### Excerpted passage
· · ·
[Mesa-dev] [PATCH 16/78] i965/nir/vec4: Implement store_output intrinsic

Eduardo Lima Mitev elima at igalia.com
Fri Jul 24 04:10:55 PDT 2015


On 07/23/2015 05:39 PM, Jason Ekstrand wrote:
> On Thu, Jul 23, 2015 at 1:01 AM, Eduardo Lima Mitev <elima at igalia.com> wrote:
>> On 07/23/2015 05:20 AM, Jason Ekstrand wrote:
>>> On Wed, Jul 22, 2015 at 4:37 AM, Eduardo Lima Mitev <elima at igalia.com> wrote:
>>>> On 07/13/2015 01:57 PM, Jason Ekstrand wrote:
>>>>> On Wed, Jul 8, 2015 at 11:54 PM, Eduardo Lima Mitev <elima at igalia.com> wrote:
>>>>>> On 06/30/2015 06:51 PM, Jason Ekstrand wrote:
>>>>>>> On Fri, Jun 26, 2015 at 1:06 AM, Eduardo Lima Mitev <elima at igalia.com> wrote:
>>>>>>>> The index into the output_reg array where to store the destination register is
>>>>>>>> fetched from the nir_outputs map built during nir_setup_outputs stage.
>>>>>>>>
>>>>>>>> Bugzilla: https://bugs.freedesktop.org/show_bug.cgi?id=89580
>>>>>>>> ---
>>>>>>>>  src/mesa/drivers/dri/i965/brw_vec4_nir.cpp | 17 +++++++++++++++--
>>>>>>>>  1 file changed, 15 insertions(+), 2 deletions(-)
· · ·
### Data section
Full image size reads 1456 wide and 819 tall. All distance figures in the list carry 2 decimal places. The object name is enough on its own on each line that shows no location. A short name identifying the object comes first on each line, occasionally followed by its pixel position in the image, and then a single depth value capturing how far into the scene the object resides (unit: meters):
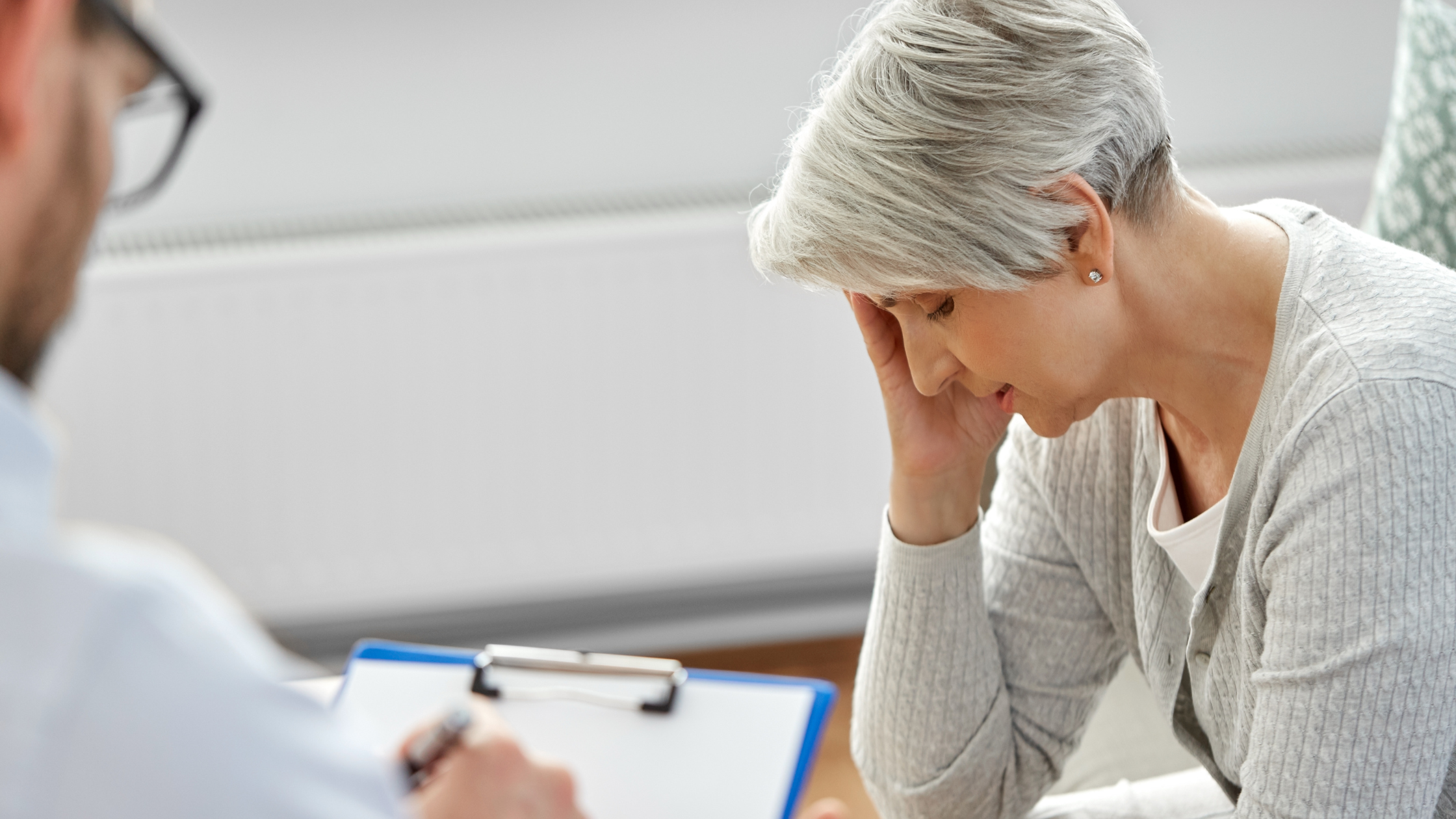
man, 1.56
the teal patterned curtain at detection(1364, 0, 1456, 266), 2.15
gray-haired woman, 1.87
· · ·
### Explore the material
1) Which code identifiers with underscores appear in the two-line patch description of the mailing-list thread? List them all.
2) Could you write out the part of the mailing-list thread starting at "On 07/23/2015 05:39" and ending at "during nir_setup_outputs stage."?
3) According to the mailing-list thread, how many insertions and deletions does the patch make?

### Completed exercise
1) output_reg, nir_outputs, nir_setup_outputs

2)
On 07/23/2015 05:39 PM, Jason Ekstrand wrote:
> On Thu, Jul 23, 2015 at 1:01 AM, Eduardo Lima Mitev <elima at igalia.com> wrote:
>> On 07/23/2015 05:20 AM, Jason Ekstrand wrote:
>>> On Wed, Jul 22, 2015 at 4:37 AM, Eduardo Lima Mitev <elima at igalia.com> wrote:
>>>> On 07/13/2015 01:57 PM, Jason Ekstrand wrote:
>>>>> On Wed, Jul 8, 2015 at 11:54 PM, Eduardo Lima Mitev <elima at igalia.com> wrote:
>>>>>> On 06/30/2015 06:51 PM, Jason Ekstrand wrote:
>>>>>>> On Fri, Jun 26, 2015 at 1:06 AM, Eduardo Lima Mitev <elima at igalia.com> wrote:
>>>>>>>> The index into the output_reg array where to store the destination register is
>>>>>>>> fetched from the nir_outputs map built during nir_setup_outputs stage.

3) 15 insertions and 2 deletions.